▸ WRITTEN TASK 1:
Reproduce the passage of the mailing-list thread on the aset interface from "From: Robert Haas" up to and including "Subject: Re: can we publish a aset interface?".
▸ WRITTEN TASK 2:
Translate this sentence from the mailing-list thread on the aset interface into Spanish: "malloc() is used in AllocSetContextCreate and AllocSetAlloc."
▸ WRITTEN TASK 3:
Extend the mailing-list thread on publishing the aset interface, beginning after its final line.

Re: can we publish a aset interface?

Lists: pgsql-hackers
From: Pavel Stehule <pavel(dot)stehule(at)gmail(dot)com>
To: PostgreSQL Hackers <pgsql-hackers(at)postgresql(dot)org>
Subject: can we publish a aset interface?
Date: 2010-09-07 08:53:36
Message-ID: AANLkTimEv1DSVVwGXo9T6TgxWJGn9qXvnAEx8D+YS_9Q@mail.gmail.com
Views: Raw Message | Whole Thread | Download mbox | Resend email
Lists: pgsql-hackers

Hello

I would to use a special memory context for shared data (based on
mmap) and I like impementation of aset. There is only one difference -
aset is based on malloc and I would to use a mmap.

malloc() is used in AllocSetContextCreate and AllocSetAlloc. These
procedures should be overwritten, but other code and data structures
can be used. This step can be useful for previous discuss about some
more comfortable maintaining of shared memory.

What do you think about?

Regards

Pavel Stehule


From: Robert Haas <robertmhaas(at)gmail(dot)com>
To: Pavel Stehule <pavel(dot)stehule(at)gmail(dot)com>
Cc: PostgreSQL Hackers <pgsql-hackers(at)postgresql(dot)org>
Subject: Re: can we publish a aset interface?
Date: 2010-09-07 12:09:54
Message-ID: AANLkTi=oNr1CurY4mTbgmw6iKT9E3zkyZdy4xv0EUG+t@mail.gmail.com
Views: Raw Message | Whole Thread | Download mbox | Resend email
Lists: pgsql-hackers

On Tue, Sep 7, 2010 at 4:53 AM, Pavel Stehule <pavel(dot)stehule(at)gmail(dot)com> wrote:
> I would to use a special memory context for shared data (based on
> mmap) and I like impementation of aset. There is only one difference -
> aset is based on malloc and I would to use a mmap.
>
> malloc() is used in AllocSetContextCreate and AllocSetAlloc. These
> procedures should be overwritten, but other code and data structures
> can be used. This step can be useful for previous discuss about some
> more comfortable maintaining of shared memory.
>
> What do you think about?

What would this be good for?

▸ DATASET:
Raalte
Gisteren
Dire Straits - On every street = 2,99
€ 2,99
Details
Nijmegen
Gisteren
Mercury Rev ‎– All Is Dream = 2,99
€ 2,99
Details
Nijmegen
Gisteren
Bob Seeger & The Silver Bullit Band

▸ TASK ANSWER 1:
From: Robert Haas <robertmhaas(at)gmail(dot)com>
To: Pavel Stehule <pavel(dot)stehule(at)gmail(dot)com>
Cc: PostgreSQL Hackers <pgsql-hackers(at)postgresql(dot)org>
Subject: Re: can we publish a aset interface?

▸ TASK ANSWER 2:
malloc() se utiliza en AllocSetContextCreate y AllocSetAlloc.

▸ TASK ANSWER 3:
--
Robert Haas
EnterpriseDB: http://www.enterprisedb.com
The Enterprise Postgres Company


From: Pavel Stehule <pavel(dot)stehule(at)gmail(dot)com>
To: Robert Haas <robertmhaas(at)gmail(dot)com>
Cc: PostgreSQL Hackers <pgsql-hackers(at)postgresql(dot)org>
Subject: Re: can we publish a aset interface?
Date: 2010-09-07 13:27:29
Message-ID: AANLkTin+W+_B2Kjx70_5Xga_LSV_sDSk8wgfTweUws0B@mail.gmail.com
Views: Raw Message | Whole Thread | Download mbox | Resend email
Lists: pgsql-hackers

2010/9/7 Robert Haas <robertmhaas(at)gmail(dot)com>:
> On Tue, Sep 7, 2010 at 4:53 AM, Pavel Stehule <pavel(dot)stehule(at)gmail(dot)com> wrote:
>> I would to use a special memory context for shared data (based on
>> mmap) and I like impementation of aset. There is only one difference -
>> aset is based on malloc and I would to use a mmap.
>>
>> malloc() is used in AllocSetContextCreate and AllocSetAlloc. These
>> procedures should be overwritten, but other code and data structures
>> can be used. This step can be useful for previous discuss about some
>> more comfortable maintaining of shared memory.
>>
>> What do you think about?
>
> What would this be good for?
>

I try to solve performance problems with czech tsearch. I checked
serialization and deserialization, but this decrease load time only to
100ms (from 500) that is too much for us. After some gaming with mmap
I thinking so there some chance to preallocate mmap memory, and then
use a special memory context based on mmap instead of malloc.
Teoretically I can copy aset interface - this module probably never be
in core (this problem is probably local - only Czech), but it isn't
nice. So I asking.

Regards

Pavel Stehule

> --
> Robert Haas
> EnterpriseDB: http://www.enterprisedb.com
> The Enterprise Postgres Company
>


From: Robert Haas <robertmhaas(at)gmail(dot)com>
To: Pavel Stehule <pavel(dot)stehule(at)gmail(dot)com>
Cc: PostgreSQL Hackers <pgsql-hackers(at)postgresql(dot)org>
Subject: Re: can we publish a aset interface?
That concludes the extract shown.